My 9th grade English class was literature-focused, in theory, but mainly emphasized the kinds of connections I wanted my students at KU to make: stories help us talk about the world and they can (but don’t always) connect us across history, space, and racio-linguistic divides. We started out reading To Kill a Mockingbird (mostly because we had to) and students wrote about social justice work, comparing Atticus’ defense of Tom Robbinson with primary source documents on the Scottsboro trial, but also wrote papers referencing the legal struggles of the Young Lords, Black Panthers, and No More Deaths/No Mas Muertes. For some students, this was an opportunity to see that fiction could teach us about history, even if it didn’t “really happen.” For others, the connection between representations of previous struggles allowed them to see connections to activism they were involved in, especially around Stop & Frisk practices that dominated their neighborhoods.
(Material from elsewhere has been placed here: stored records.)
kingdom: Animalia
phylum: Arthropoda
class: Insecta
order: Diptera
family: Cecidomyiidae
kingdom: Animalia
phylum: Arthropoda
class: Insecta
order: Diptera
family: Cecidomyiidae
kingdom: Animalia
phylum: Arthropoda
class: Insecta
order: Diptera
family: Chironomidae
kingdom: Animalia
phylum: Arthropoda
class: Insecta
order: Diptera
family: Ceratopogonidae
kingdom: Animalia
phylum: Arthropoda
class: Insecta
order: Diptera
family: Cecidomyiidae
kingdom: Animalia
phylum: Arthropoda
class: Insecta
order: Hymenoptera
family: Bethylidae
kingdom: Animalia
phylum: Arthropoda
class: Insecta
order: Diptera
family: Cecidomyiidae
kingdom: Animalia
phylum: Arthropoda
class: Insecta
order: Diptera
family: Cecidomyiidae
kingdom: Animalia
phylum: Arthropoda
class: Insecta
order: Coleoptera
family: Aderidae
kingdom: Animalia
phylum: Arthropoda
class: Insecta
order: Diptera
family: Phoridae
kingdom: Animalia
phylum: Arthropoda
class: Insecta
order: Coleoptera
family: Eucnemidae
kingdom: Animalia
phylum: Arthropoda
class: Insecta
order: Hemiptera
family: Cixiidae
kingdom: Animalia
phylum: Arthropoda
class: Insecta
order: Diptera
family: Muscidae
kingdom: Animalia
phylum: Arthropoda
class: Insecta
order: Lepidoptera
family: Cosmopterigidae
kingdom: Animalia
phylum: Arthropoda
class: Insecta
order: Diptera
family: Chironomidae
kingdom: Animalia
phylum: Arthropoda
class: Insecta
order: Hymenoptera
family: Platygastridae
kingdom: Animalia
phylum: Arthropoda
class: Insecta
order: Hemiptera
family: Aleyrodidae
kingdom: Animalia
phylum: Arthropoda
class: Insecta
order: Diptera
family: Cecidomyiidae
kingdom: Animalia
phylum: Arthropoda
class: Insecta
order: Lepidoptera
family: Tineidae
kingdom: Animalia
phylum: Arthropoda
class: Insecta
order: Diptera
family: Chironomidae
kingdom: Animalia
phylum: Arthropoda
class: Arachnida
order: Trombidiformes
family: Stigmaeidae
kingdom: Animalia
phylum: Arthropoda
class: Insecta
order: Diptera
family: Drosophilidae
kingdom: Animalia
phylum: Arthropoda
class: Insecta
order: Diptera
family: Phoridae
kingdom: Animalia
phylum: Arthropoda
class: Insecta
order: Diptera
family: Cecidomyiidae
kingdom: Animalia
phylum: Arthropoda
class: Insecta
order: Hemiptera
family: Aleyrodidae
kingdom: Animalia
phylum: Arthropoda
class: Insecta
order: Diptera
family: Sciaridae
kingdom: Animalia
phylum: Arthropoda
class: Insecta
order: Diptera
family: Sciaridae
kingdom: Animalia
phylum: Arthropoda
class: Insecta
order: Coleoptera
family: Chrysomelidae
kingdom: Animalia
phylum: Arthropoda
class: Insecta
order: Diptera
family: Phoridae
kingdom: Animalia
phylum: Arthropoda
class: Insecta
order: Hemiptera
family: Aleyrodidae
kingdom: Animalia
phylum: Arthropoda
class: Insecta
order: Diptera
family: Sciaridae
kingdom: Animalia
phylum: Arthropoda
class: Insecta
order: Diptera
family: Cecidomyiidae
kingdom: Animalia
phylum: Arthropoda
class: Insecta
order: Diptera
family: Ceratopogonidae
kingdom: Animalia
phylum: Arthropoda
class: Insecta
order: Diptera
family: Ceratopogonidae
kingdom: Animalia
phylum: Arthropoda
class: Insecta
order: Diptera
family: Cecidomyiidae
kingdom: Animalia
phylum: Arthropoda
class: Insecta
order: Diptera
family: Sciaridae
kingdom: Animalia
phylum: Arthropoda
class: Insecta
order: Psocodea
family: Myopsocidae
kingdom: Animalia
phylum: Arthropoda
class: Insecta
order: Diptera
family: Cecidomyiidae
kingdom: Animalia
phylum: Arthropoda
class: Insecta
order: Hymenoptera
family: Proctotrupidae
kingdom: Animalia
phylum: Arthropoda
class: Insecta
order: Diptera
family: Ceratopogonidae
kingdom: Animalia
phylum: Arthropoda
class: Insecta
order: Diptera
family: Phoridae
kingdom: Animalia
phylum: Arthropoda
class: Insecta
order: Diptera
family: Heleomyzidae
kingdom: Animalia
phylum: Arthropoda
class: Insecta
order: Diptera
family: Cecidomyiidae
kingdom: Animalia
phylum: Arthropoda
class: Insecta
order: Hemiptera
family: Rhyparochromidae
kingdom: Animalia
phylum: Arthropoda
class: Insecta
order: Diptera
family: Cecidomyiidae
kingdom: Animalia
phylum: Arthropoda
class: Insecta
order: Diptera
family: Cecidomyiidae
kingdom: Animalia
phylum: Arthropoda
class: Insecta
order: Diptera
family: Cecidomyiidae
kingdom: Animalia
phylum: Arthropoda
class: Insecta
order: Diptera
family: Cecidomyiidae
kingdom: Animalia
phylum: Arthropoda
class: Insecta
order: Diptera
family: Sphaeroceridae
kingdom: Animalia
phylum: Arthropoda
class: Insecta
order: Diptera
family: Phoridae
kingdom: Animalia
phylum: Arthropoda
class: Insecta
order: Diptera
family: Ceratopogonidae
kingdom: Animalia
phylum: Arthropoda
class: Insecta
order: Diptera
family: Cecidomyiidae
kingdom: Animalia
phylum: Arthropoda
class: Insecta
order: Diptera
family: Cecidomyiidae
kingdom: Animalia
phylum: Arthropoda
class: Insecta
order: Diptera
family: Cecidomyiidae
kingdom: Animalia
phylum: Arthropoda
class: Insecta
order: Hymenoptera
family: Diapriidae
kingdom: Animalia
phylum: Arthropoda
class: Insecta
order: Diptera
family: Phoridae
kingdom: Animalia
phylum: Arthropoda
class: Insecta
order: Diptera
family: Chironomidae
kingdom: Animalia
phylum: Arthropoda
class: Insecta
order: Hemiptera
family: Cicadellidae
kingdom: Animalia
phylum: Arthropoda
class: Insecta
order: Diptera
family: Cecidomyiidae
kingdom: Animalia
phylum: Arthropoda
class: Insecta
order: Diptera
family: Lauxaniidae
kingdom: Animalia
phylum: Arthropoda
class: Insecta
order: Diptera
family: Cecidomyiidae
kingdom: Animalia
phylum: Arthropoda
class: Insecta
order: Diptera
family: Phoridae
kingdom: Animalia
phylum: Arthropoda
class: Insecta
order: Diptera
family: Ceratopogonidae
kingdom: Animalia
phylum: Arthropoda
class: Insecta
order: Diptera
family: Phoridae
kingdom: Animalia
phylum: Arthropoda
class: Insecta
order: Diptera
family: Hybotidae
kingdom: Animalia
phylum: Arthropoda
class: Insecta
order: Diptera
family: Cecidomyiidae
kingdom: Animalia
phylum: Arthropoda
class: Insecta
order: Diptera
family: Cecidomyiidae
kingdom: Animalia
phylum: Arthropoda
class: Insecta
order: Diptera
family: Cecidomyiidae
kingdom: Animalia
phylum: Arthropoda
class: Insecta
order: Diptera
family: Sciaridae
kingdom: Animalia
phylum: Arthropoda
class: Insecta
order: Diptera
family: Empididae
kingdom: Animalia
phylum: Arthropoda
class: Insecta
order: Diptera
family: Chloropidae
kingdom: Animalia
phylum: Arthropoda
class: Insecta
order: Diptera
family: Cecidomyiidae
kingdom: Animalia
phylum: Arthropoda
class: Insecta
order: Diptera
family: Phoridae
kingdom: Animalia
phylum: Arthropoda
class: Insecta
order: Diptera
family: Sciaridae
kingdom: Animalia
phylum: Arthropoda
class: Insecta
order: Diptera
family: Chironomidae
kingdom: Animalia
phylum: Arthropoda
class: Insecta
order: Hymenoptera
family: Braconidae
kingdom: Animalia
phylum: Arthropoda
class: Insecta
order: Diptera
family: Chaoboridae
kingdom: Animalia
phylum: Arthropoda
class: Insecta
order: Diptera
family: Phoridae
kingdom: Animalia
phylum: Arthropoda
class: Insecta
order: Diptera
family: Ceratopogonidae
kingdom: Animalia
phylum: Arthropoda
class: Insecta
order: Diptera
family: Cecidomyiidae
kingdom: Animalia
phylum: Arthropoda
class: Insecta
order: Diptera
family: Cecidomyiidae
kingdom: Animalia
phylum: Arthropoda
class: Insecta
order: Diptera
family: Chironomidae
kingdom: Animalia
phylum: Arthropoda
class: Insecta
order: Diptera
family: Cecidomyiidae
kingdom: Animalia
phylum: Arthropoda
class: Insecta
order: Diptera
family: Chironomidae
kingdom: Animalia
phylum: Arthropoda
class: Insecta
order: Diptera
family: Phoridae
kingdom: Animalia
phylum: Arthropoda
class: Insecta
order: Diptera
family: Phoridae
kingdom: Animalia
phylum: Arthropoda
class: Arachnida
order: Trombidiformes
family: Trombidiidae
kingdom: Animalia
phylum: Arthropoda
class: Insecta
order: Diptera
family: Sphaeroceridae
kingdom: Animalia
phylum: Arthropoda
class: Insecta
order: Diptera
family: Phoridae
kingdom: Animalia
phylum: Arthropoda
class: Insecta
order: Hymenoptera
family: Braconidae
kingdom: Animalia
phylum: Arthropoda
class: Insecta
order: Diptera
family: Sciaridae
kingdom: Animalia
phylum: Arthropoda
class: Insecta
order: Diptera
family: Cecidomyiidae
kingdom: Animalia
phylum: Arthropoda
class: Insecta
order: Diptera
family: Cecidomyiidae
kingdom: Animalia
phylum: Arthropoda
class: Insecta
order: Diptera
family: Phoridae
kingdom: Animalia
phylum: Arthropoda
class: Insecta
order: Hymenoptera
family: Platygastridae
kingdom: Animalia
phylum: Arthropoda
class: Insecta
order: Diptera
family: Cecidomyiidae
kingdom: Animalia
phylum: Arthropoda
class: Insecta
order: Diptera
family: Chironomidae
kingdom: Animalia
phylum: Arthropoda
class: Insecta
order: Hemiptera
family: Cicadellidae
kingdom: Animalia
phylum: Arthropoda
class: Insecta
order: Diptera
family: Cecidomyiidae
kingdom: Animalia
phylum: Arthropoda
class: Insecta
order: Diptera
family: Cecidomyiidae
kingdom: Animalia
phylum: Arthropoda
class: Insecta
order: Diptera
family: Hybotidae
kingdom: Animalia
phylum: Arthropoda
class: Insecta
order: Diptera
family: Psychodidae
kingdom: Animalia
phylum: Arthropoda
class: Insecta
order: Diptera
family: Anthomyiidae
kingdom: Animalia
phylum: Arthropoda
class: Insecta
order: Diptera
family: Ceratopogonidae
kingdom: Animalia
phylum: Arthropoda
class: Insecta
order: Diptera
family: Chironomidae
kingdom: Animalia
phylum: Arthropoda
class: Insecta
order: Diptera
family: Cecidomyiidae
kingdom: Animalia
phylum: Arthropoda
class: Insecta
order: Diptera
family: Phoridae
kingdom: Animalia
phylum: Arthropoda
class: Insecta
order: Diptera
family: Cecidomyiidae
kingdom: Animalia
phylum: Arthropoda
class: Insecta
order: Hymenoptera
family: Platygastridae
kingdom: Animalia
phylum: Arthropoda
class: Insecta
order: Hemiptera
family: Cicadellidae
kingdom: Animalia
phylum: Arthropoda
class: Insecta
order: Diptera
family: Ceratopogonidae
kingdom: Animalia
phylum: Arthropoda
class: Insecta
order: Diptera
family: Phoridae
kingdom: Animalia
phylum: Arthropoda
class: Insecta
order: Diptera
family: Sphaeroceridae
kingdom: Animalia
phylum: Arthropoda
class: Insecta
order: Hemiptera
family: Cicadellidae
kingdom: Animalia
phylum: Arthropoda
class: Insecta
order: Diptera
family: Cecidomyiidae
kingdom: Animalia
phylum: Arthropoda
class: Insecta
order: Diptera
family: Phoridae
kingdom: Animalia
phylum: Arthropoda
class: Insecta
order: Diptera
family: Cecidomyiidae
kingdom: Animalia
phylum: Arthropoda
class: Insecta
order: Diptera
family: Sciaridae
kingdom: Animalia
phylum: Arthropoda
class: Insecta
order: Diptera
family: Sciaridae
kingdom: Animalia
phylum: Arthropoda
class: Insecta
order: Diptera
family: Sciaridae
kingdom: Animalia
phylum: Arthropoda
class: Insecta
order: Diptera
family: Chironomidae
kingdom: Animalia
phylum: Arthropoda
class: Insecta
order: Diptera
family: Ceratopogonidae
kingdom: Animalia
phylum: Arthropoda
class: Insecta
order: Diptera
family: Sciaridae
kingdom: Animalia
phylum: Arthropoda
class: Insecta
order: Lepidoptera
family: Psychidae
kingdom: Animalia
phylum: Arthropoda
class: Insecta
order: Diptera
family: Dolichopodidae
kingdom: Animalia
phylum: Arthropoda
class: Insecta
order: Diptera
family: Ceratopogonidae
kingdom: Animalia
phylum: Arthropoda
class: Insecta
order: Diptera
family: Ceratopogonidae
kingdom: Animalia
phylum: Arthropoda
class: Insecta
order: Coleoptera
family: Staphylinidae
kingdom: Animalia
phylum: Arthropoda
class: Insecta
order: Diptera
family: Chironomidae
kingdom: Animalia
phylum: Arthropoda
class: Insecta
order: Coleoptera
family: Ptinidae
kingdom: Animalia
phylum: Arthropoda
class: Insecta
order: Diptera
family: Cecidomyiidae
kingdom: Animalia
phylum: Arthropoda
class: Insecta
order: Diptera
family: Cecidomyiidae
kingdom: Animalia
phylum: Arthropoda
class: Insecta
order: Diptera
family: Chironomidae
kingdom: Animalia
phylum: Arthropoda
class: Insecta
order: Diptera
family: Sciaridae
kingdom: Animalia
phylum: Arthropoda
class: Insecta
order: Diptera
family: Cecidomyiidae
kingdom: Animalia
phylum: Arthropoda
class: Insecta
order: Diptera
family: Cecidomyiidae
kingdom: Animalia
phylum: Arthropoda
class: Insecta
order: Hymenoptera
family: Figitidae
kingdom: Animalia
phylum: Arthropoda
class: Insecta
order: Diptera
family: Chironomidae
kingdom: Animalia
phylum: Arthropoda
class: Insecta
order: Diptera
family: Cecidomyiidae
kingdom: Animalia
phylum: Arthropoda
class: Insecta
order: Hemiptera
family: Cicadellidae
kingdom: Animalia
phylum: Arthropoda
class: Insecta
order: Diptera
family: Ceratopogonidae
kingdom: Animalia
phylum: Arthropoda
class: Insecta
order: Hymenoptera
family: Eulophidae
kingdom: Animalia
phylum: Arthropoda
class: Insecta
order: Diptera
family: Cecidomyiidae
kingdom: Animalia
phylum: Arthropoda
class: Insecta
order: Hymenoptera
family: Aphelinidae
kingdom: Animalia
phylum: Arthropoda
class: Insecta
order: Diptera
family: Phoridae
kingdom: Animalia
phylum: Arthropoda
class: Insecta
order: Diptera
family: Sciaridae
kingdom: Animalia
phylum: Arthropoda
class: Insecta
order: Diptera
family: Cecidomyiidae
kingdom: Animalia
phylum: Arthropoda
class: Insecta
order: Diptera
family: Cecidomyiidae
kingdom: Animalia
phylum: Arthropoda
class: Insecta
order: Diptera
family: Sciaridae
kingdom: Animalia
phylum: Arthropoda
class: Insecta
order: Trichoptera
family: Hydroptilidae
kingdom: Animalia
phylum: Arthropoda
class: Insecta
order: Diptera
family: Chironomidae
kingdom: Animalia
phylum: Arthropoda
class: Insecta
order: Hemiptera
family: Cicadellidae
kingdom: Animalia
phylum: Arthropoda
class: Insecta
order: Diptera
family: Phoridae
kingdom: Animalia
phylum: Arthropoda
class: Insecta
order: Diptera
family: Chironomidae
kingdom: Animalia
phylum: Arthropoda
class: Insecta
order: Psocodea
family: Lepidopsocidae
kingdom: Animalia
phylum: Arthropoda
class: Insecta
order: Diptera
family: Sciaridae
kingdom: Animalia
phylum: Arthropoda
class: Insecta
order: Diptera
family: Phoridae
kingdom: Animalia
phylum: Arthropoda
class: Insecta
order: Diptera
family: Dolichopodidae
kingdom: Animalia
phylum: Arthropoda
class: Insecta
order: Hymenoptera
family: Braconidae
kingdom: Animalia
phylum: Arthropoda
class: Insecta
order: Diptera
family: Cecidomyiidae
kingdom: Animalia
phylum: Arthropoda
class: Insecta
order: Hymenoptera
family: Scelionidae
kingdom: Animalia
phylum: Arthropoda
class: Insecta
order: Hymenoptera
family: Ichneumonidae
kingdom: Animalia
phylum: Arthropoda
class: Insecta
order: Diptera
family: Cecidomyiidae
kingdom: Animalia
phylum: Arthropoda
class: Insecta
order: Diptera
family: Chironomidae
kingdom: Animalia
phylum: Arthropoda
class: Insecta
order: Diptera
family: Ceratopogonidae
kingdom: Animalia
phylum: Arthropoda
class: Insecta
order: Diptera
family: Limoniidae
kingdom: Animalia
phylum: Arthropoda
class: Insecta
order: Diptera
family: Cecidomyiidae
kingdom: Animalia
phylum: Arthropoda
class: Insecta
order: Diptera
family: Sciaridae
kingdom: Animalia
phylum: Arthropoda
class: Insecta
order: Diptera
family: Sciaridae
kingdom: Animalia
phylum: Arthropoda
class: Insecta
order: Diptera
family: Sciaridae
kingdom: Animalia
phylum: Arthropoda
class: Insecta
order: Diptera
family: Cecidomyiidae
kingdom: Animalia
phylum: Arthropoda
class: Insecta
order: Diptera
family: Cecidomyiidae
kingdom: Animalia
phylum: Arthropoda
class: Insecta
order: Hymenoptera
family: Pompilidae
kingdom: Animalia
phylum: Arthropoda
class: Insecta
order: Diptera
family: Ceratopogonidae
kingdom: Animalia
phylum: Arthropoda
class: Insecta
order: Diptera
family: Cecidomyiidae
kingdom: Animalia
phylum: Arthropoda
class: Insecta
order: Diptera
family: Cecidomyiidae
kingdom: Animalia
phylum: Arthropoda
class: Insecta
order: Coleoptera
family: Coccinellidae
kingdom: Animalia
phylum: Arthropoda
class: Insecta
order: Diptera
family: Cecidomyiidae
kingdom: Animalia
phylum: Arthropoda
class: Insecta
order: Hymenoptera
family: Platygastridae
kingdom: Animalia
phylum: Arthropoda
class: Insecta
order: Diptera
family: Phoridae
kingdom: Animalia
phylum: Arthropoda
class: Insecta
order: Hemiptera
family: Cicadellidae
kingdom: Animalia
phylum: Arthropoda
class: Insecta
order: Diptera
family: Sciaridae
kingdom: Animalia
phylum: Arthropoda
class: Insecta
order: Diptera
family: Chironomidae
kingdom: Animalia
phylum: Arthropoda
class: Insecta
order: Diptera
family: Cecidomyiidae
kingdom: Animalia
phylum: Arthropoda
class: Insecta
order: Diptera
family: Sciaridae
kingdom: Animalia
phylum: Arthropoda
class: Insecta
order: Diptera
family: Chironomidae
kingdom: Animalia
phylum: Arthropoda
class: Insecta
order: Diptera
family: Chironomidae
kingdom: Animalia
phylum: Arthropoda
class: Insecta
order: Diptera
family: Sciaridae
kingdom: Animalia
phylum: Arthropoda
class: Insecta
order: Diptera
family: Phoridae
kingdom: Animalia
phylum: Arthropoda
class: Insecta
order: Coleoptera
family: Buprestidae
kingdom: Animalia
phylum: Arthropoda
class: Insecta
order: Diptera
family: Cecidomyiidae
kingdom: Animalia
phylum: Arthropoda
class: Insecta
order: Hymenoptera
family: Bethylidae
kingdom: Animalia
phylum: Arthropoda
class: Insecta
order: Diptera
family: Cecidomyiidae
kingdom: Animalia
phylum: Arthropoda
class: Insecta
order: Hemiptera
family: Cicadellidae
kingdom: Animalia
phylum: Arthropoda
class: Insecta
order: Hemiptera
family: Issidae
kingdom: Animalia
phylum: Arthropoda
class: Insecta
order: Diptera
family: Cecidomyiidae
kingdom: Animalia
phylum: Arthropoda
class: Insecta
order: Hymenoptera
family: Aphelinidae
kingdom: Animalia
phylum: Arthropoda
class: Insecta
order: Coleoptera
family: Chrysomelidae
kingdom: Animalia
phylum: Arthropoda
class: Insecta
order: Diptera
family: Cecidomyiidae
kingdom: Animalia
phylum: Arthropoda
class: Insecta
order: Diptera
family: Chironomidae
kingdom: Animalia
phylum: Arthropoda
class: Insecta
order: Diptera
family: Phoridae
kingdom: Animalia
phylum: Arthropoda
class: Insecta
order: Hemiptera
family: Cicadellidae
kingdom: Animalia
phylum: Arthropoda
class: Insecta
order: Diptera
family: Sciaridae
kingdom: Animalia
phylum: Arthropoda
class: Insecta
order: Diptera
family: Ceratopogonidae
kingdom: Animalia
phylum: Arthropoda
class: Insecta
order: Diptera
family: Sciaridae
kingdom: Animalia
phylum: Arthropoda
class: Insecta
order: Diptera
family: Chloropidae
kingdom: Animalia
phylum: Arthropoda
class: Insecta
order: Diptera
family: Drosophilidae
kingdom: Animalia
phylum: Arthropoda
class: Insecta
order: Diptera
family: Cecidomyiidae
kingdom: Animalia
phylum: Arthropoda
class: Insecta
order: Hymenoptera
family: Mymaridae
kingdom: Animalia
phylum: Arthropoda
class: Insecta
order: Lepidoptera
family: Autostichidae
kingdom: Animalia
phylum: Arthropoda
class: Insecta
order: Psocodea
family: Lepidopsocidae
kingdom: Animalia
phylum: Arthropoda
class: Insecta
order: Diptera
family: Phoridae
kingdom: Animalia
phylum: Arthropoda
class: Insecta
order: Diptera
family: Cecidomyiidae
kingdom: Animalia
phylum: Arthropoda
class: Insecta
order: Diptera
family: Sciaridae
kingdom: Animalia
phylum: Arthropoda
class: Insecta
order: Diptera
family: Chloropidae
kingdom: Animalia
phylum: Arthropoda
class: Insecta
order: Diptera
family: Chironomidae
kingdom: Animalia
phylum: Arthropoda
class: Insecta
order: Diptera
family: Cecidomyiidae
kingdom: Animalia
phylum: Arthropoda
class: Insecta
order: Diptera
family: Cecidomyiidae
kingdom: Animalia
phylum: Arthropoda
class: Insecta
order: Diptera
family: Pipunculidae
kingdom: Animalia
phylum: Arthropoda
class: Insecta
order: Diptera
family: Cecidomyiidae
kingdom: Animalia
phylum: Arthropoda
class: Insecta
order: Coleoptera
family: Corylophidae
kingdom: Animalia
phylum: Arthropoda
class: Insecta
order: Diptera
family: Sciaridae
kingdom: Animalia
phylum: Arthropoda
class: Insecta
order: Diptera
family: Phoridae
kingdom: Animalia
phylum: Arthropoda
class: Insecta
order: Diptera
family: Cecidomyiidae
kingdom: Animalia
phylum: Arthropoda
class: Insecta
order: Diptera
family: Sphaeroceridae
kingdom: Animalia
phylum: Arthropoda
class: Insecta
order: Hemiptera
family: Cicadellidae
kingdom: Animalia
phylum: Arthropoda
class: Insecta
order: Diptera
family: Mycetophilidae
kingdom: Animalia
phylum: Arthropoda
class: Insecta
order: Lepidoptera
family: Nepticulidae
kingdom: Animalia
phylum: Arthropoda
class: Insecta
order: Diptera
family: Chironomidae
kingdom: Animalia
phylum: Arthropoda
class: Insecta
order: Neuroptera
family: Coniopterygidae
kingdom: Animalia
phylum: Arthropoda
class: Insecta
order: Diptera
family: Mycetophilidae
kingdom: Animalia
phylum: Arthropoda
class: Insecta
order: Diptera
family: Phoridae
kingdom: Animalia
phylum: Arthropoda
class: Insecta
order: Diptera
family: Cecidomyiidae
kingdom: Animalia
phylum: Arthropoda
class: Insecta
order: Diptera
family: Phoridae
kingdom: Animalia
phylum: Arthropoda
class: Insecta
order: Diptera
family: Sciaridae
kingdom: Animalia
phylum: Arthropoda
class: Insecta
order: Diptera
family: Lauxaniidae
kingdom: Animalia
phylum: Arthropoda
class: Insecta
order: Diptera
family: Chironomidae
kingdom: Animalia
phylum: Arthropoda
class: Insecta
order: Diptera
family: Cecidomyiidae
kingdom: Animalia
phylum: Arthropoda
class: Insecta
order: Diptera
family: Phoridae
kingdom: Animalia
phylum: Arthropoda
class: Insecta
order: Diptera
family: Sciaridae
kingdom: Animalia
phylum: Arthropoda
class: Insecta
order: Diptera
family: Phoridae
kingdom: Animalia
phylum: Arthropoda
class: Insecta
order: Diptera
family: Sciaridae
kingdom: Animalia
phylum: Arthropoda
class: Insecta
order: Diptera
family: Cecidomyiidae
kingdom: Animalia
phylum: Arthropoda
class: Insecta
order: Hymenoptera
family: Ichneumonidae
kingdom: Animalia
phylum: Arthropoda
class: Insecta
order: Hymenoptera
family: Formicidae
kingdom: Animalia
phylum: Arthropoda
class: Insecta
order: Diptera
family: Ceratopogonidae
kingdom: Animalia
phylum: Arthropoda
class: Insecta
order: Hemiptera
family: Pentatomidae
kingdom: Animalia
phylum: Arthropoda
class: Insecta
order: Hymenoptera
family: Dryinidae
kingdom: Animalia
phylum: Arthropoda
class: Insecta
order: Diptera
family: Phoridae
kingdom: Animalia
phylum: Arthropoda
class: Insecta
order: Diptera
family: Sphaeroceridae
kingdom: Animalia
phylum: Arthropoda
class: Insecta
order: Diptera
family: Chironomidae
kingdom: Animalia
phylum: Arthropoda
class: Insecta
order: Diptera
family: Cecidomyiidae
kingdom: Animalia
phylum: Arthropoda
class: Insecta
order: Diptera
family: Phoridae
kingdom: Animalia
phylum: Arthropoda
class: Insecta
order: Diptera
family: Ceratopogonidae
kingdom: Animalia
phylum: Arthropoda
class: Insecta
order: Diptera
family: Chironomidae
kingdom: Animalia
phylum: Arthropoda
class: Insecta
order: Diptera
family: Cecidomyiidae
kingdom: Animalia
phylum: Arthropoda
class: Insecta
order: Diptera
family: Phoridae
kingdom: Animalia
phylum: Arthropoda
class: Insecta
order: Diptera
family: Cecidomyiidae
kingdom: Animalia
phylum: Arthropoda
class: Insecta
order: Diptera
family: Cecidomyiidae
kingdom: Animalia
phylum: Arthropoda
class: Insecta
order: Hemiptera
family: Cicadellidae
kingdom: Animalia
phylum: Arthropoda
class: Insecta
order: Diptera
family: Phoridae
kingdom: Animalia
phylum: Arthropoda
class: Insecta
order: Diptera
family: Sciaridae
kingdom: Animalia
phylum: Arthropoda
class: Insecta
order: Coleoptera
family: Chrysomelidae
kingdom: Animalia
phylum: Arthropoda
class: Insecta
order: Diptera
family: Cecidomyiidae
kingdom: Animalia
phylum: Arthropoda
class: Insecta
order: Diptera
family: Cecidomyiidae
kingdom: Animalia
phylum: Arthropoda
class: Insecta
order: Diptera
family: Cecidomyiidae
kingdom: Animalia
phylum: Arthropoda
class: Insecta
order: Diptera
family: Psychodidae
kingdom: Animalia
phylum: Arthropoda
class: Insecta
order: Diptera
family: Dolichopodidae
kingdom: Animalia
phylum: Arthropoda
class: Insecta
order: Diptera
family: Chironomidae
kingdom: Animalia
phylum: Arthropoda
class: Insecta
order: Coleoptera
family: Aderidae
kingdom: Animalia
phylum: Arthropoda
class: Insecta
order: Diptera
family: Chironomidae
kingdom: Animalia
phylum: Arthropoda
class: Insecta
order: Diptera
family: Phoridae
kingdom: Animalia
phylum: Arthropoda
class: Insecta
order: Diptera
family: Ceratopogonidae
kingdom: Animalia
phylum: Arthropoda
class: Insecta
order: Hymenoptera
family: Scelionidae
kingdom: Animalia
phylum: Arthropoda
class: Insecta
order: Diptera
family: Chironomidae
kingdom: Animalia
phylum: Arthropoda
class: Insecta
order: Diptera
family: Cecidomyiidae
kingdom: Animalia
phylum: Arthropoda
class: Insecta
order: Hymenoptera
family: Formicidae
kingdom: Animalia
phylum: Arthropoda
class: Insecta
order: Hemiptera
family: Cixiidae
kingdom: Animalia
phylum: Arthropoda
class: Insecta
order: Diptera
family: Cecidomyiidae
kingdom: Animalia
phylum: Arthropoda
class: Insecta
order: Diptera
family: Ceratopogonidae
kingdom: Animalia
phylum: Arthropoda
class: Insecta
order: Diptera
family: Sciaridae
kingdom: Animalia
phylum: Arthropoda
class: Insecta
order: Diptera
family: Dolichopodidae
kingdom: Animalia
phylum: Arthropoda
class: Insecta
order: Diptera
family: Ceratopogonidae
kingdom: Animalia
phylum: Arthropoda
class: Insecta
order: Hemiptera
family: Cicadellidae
For others, the unit offered a chance to write about exactly how a privileged white lawyer was kind of missing the point.

Another favorite unit of students was built around The Odyssey, another text we had foisted upon us. Students tended to like this unit for two reasons. First, they almost all got an opportunity to focus on reading a difficult text. We spent a lot of time discussing annotation methods for reading, including thinking of reading complex texts as translations, which most of them did on a day-to-day basis anyway. By the end of the unit, they had not just spent a lot of time reading something, but they felt a kind of agency over the process of reading, which many of them had never experienced before. But secondly, they liked the unit’s focus on Joseph Campbell’s Heroic Myth Cycle, which we used to talk about intertextuality, noting the similarities between Homer and Star Wars, then eventually writing an argument about whether or not The Warriors might qualify as a heroic epic. We even got to poke fun at the Eurocentric and racialized assumptions that Campbell’s philosophy conveyed, looking at Junot Diaz’s “Homecoming, with Turtle” as a kind of mock Homeric epic.